TASK ITEM
A word-for-word copy of the records that follow is needed, with every picture omitted.

WORKING DATA
★ ★ ★ ★
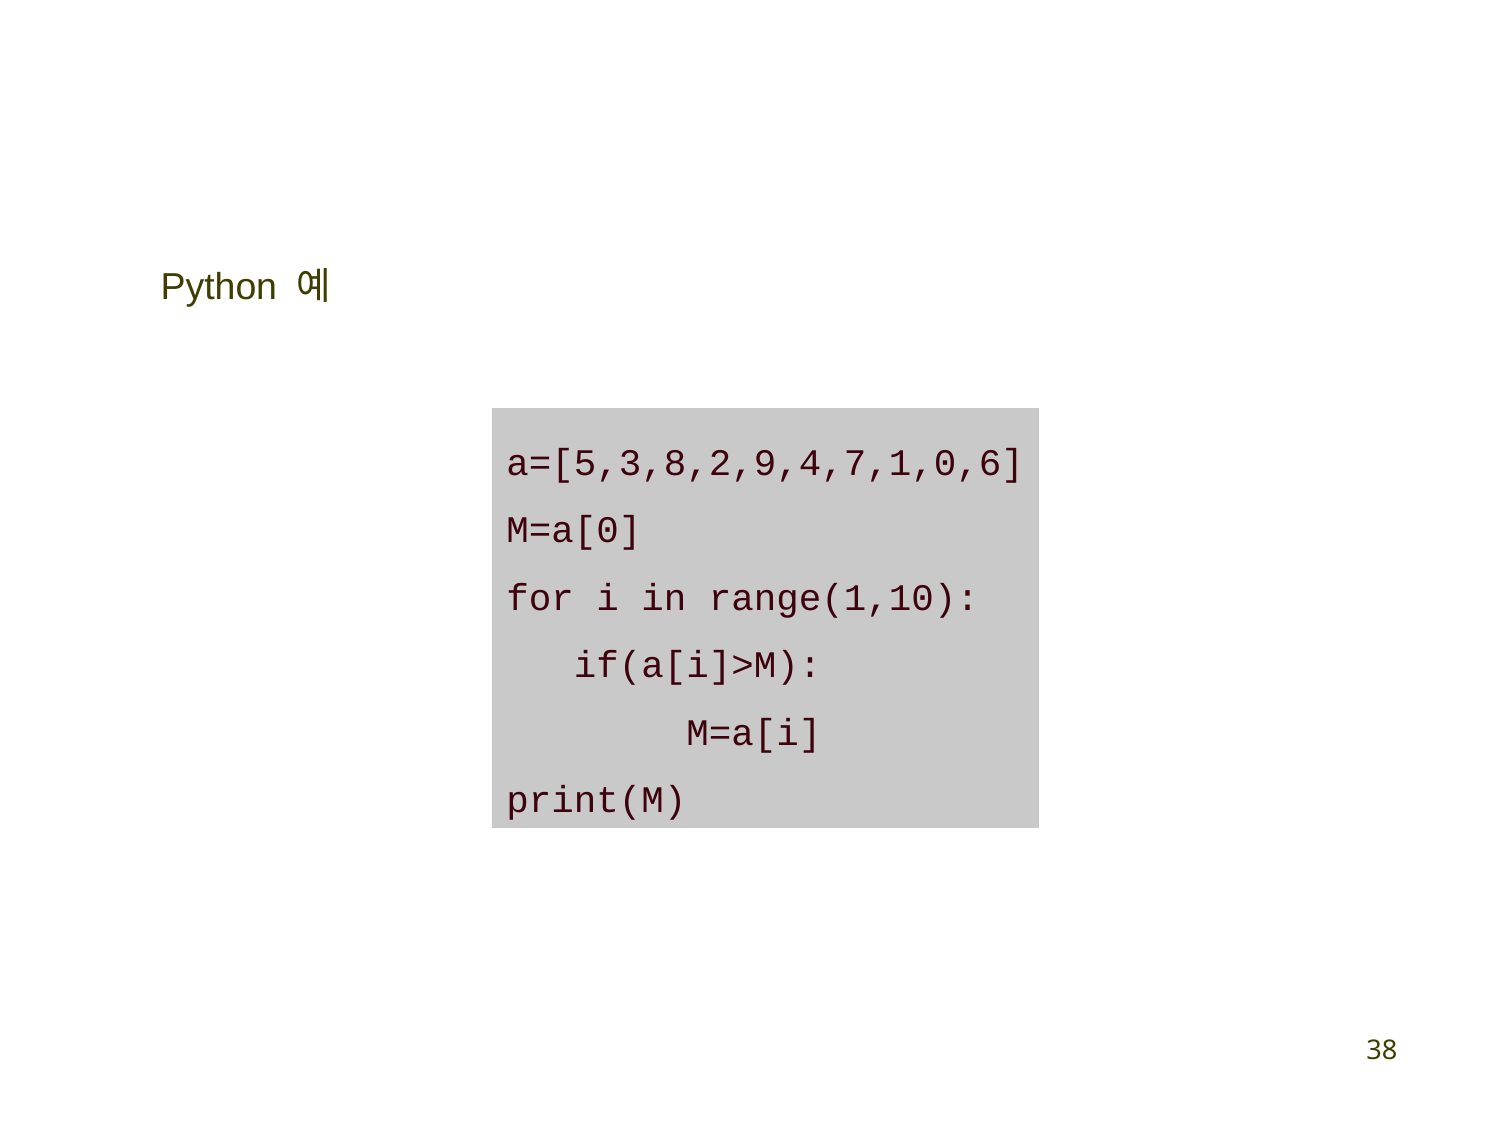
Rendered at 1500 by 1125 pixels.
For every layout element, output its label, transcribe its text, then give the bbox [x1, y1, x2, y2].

text_box a=[5,3,8,2,9,4,7,1,0,6] M=a[0] for i in range(1,10): if(a[i]>M): M=a[i] print(M) [491, 408, 1039, 828]
text_box Python 예 [145, 231, 346, 314]
slide_number 38 [1099, 1024, 1413, 1101]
★ ★ ★ ★
RESPONSE AREA
Rendered at 1500 by 1125 pixels.
For every layout element, output its label, transcribe its text, then give the bbox [x1, y1, x2, y2].

text_box a=[5,3,8,2,9,4,7,1,0,6] M=a[0] for i in range(1,10): if(a[i]>M): M=a[i] print(M) [491, 408, 1039, 828]
text_box Python 예 [145, 231, 346, 314]
slide_number 38 [1099, 1024, 1413, 1101]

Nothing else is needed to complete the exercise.